Тем временем Штейн не терял случая поймать для своей коллекции какую-нибудь редкостную бабочку или жука, как только тому представлялась возможность. После восьми лет войны, переговоров, перемирий, внезапных восстаний и предательств, когда мир, казалось, окончательно установился между враждующими, кратковременный правитель страны, «бедный Мохаммед Бонзо», был убит у ворот своей резиденции в тот момент, когда он сходил с коня, вернувшись после удачной охоты.

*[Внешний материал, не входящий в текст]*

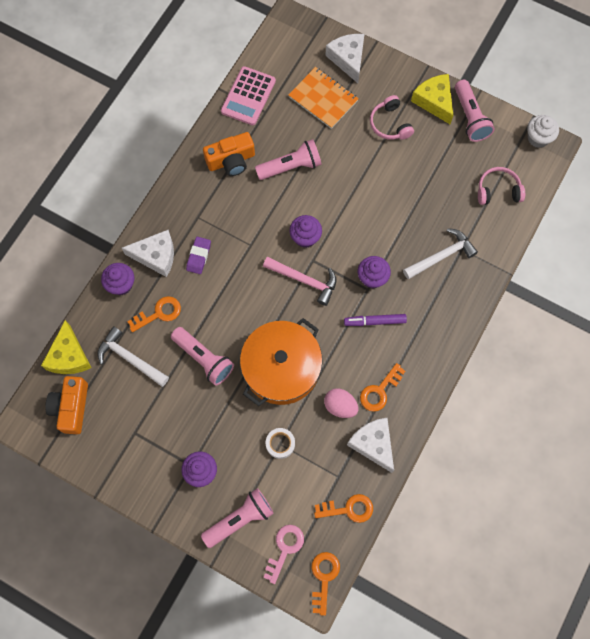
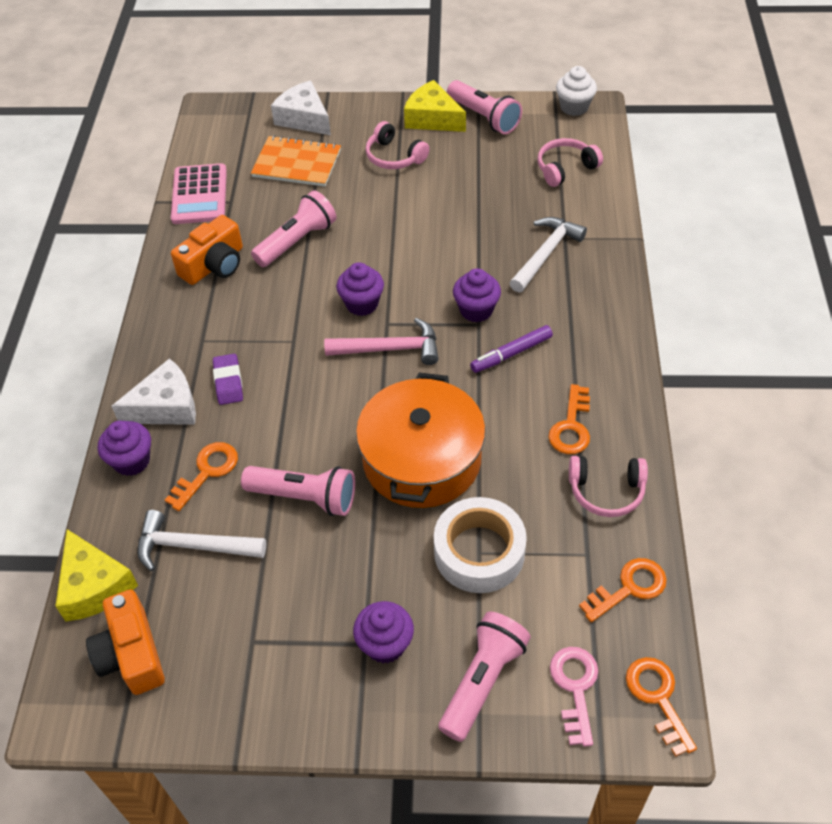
camera: 25 degrees left, 20 degrees down
white tape [266,428,295,459] -> white tape [434,497,527,593], size x1.91
pink egg [324,388,358,418] -> none
white cheese [347,418,394,473] -> pink headphones [569,456,648,517]

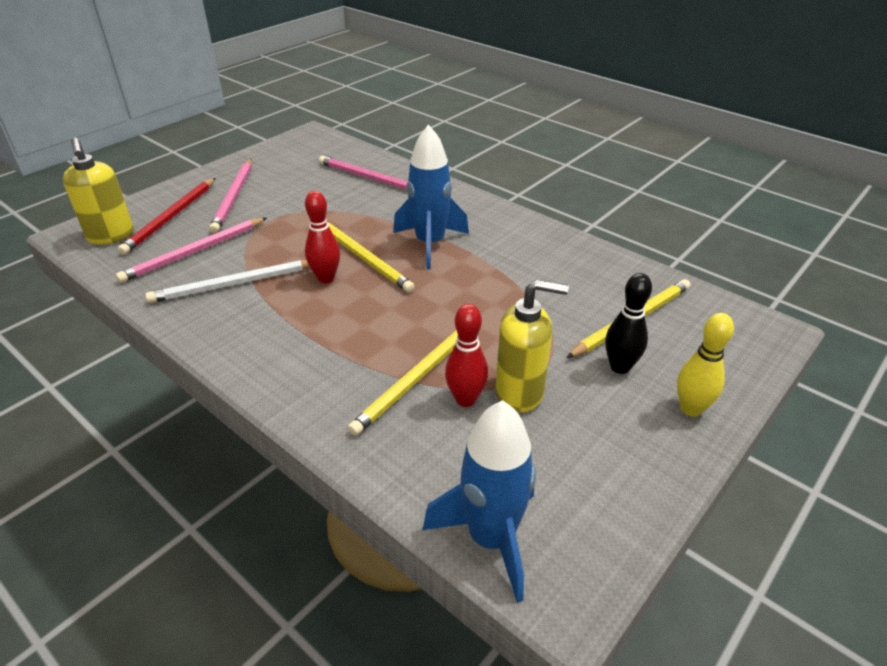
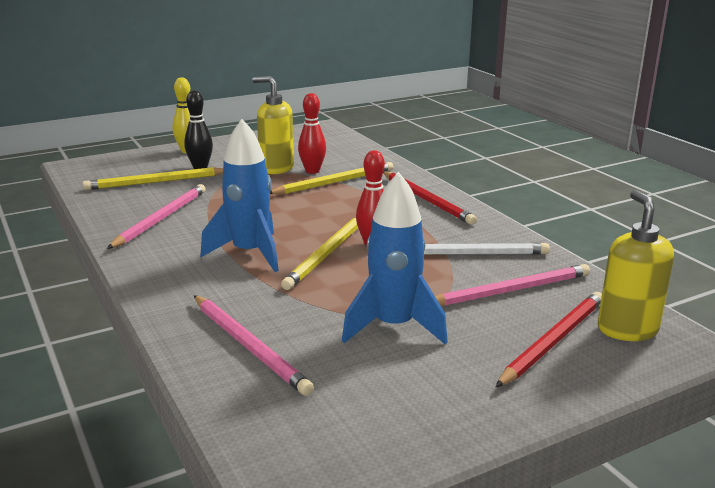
camera: 160 degrees left, 15 degrees down
pink pencil [209,159,252,233] -> pink pencil moved to [107,184,206,249]
yellow pencil [328,222,415,293] -> yellow pencil turned 135 degrees counterclockwise [281,217,358,290]
blue rocket [423,400,536,603] -> blue rocket moved to [342,172,447,344]
none -> red pencil [383,171,477,225]

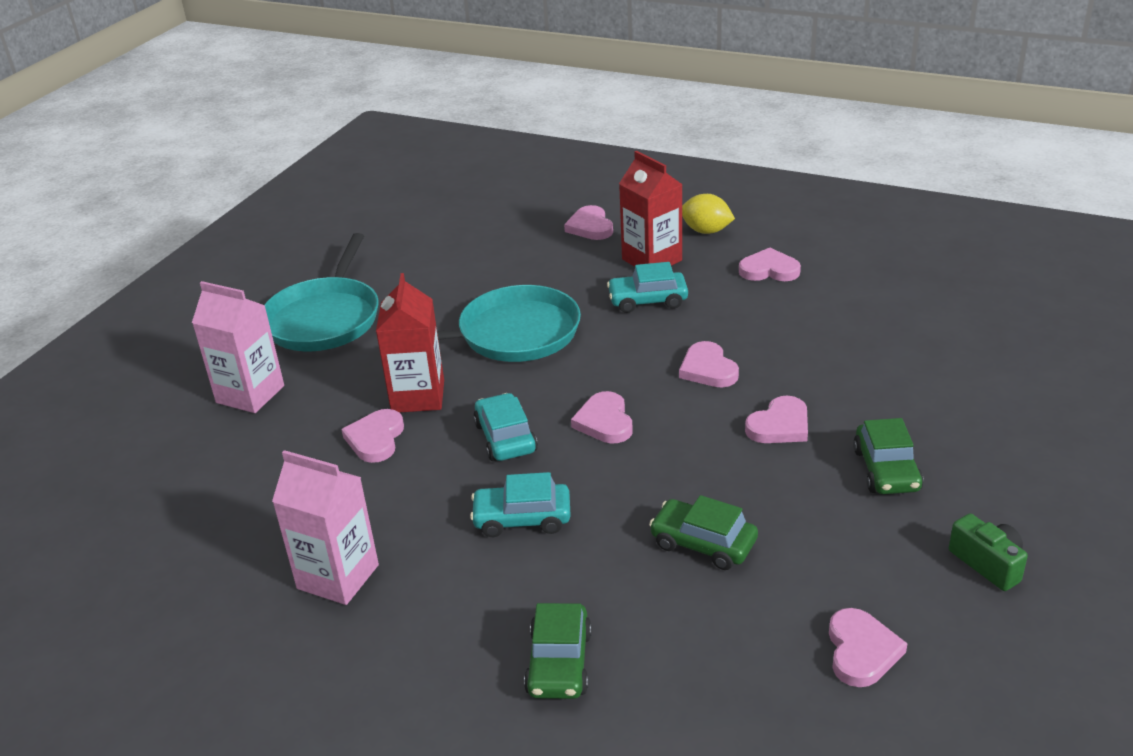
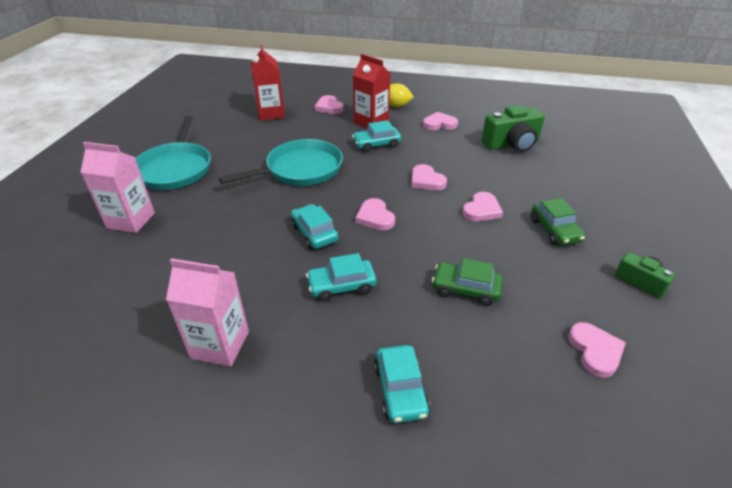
camera: 15 degrees left, 5 degrees up
pink heart [341,409,404,463] -> none
red carton [376,273,444,413] -> red carton moved to [251,45,285,120]
green car [524,603,592,699] -> turquoise car [374,345,430,423]
none -> green camera [482,105,545,152]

Это событие сделало положение Штейна крайне ненадежным. Быть может, он все-таки и остался бы на острове, если бы, спустя некоторое время, от злокачественной лихорадки не умерла его жена, сестра Мохаммеда, а затем дочь Эмма. Штейн покинул страну, где ему невыносимо было оставаться после такой тяжелой потери.
Так закончился первый – авантюристический – период карьеры Штейна.
У Штейна вначале было немного денег. Он начал жизнь заново: с течением времени сколотил значительное состояние, много путешествовал по островам. Но затем подкралась старость, и последнее время он редко уже покидал свой поместительный дом, находившийся в трех милях от города.
Штейн вел торговлю островными продуктами; жил уединенно со своими книгами и коллекциями, классифицируя экземпляры, переписываясь с европейскими энтомологами, составляя описательный каталог своих сокровищ.
Такова была история Штейна.
* * *
Однажды поздно вечером я вошел в кабинет Штейна, миновав предварительно огромную и тускло освещенную столовую. В доме было тихо. Мне показывал дорогу пожилой и мрачный слуга-яванец в белой куртке. Распахнув дверь, слуга воскликнул негромко: «О, господин!» и, отступив в сторону, скрылся, словно призрак, лишь на секунду воплотившийся именно для этой услуги.
Штейн, сидевший на стуле, повернулся и поднял на меня глаза. Он приветствовал меня, по своему обыкновению, спокойно и любезно.
Лишь один угол большой комнаты, угол, где стоял его письменный стол, был ярко освещен лампой под абажуром. Все остальное пространство растворялось в бесформенном мраке, словно пещера.
Узкие полки с одноцветными темными ящиками одинаковой формы тянулись вдоль стен, отступя от пола, темной полосой метра полтора в ширину. Катакомбы жуков… Деревянные таблички с надписями, отделенные неправильными промежутками, были прикреплены к ящикам. Свет падал на одну из них, и название какого-то вида насекомых, написанное золотыми буквами, мерцало в полумраке.
Стеклянные ящики с коллекцией бабочек выстроились тремя длинными рядами на маленьких столиках с тонкими ножками. Один из таких ящиков стоял на письменном столе, который был усеян продолговатыми листками бумаги, исписанными мелким почерком.
– Вот за каким делом вы застаете меня, – сказал Штейн.
При этом рука его коснулась стеклянного ящика, где великолепная бабочка распростерла темные бронзовые крылья размахом около двадцати сантиметров; крылья были прорезаны белыми жилками и окаймлены роскошным бордюром из желтых пятнышек.